Self-Defense Course Offers Students Fighting Chance


By Mike Sloan

Women should be able to defend themselves against attackers. A recent Rape Aggression Defense course offered on College of Southern Nevada’s campus taught women techniques to save their lives.

RAD is a free self-defense course taught by three CSN police officers. Students learn how to inflict as much damage as possible to get away safely from aggressors.

“It seems as though everywhere you turn there is a news story about some new type of violence erupting either at home or abroad,” wrote Dan Dean in his book “Self Defense: the Ultimate Guide to Beginner Martial Arts Training Techniques”. “With so many people on edge, the number of physical altercations that occur on a daily basis is ever on the rise.” There is a need for people to learn how to protect themselves in this violent world.

According to the Jeanne Clery Disclosure of Campus Security Policy and Campus Crime Statistics report dated October 2017, CSN had seven criminal offenses in 2016 that involved forcible sexual or aggravated assault on its three major campuses. Although those numbers are relatively small compared to other college campuses, they still are concerning. Learning self-defense could help protect many from being one of those statistics.

Not paying attention is one of the key elements the RAD classes teach because attackers are like lions hiding in the brush, waiting for the weakest possible prey to walk by before they ambush.

“Don’t walk alone if it’s dark outside,” said Daniel Nordstrom, a CSN police officer who instructed the RAD classes for past five years. “Walk with a friend or call and have security pick you up. Do whatever you can do to keep yourself from getting into that situation. Always have your keys in your hand and when you get to your car, always check and see if someone’s in your car or underneath your car.”

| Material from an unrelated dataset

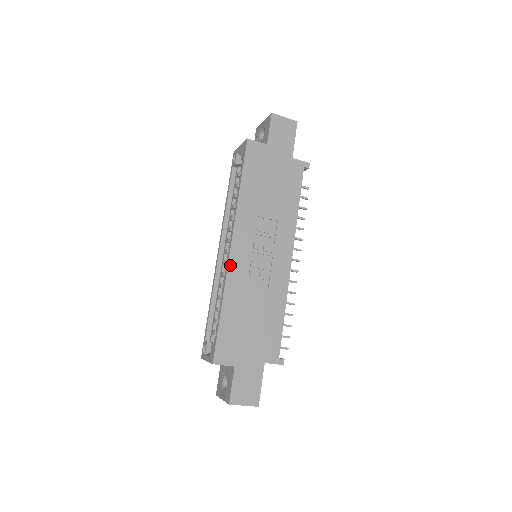
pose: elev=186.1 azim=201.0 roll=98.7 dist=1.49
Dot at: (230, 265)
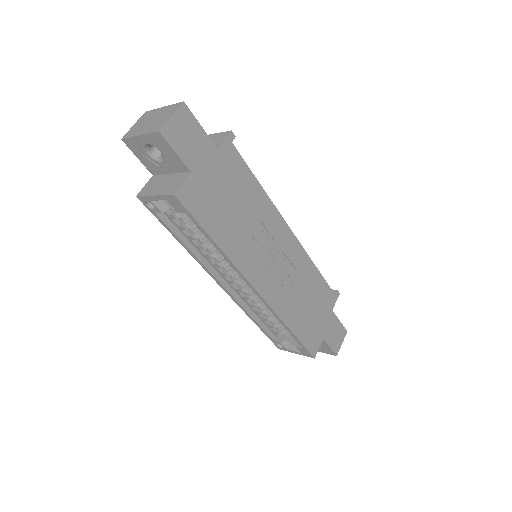
Dot at: (269, 302)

Aside from just being aware of one’s surroundings, RAD gives women the ability to properly defend themselves in as many possible scenarios as can be squeezed into the four-class course. Women learn how to execute proper punches, kicks, knees and elbow strikes on top of learning how break free from bear hugs and gouge the vision out of an attacker’s eyes. While a RAD student won’t turn into a UFC champion overnight, Nordstrom said he and his team teach the fundamentals of escape, which is the most crucial element during an assault.

“If you can get one punch in to get that [assaulter] to go unconscious or in enough pain for him to let go, that’s what we’re looking for,” Nordstrom said. “We teach all that stuff to do enough damage to get away. You want to make as much noise and damage to that person as you can.”

Current CSN student Anneth Ortega didn’t have the proper training offered by RAD and had a scary incident in which she almost became a statistic.

“I used to work at Excalibur Hotel and Casino and I used to work until about midnight,” Ortega said. “I was only 19 at the time and I remember I parked really far all the way in the back where there wasn’t a lot of people around. A guy followed me to my car and he started tapping on my window. I was terrified.”

“I did not notice him following me,” Ortega admitted. “I was texting on my phone and I wasn’t being very vigilant. I wasn’t aware of my surroundings and I could have done a better job at having stopped this before it progressed so far had I been more vigilant.”

“I thought that had I not been in my car, what would have happened?” Ortega added. “Luckily, I was able to drive away, but it was definitely one of the most terrifying things I’ve ever had [to go through].”

“I definitely would be interested [in a RAD course],” Ortega added. “It’s very important for women to be able to defend themselves because you never know when you’re going to be in the wrong place at the wrong time with someone’s bad intentions coming straight at you.”

Lucia Sloan, a former CSN student, took self-defense classes on and off for years just in case.

“I would scream, ‘Fire!’ as loud as I could,” said Sloan, who has trained in a myriad of martial arts. “I would move as much as possible to keep away from the person and I would use any self-defense tactics that I’ve learned: boxing, judo and jiu jitsu.”

Sloan said she loves the idea behind RAD and implores all women to learn how to survive in a possible life-or-death situation.

“Take a self-defense class,” Sloan advised. “Be powerful, be confident when you walk. Keep your head held high. You could set off your car alarm if you’re in a parking lot. Don’t look at your phone when you’re walking and make sure everybody knows you’re paying attention.”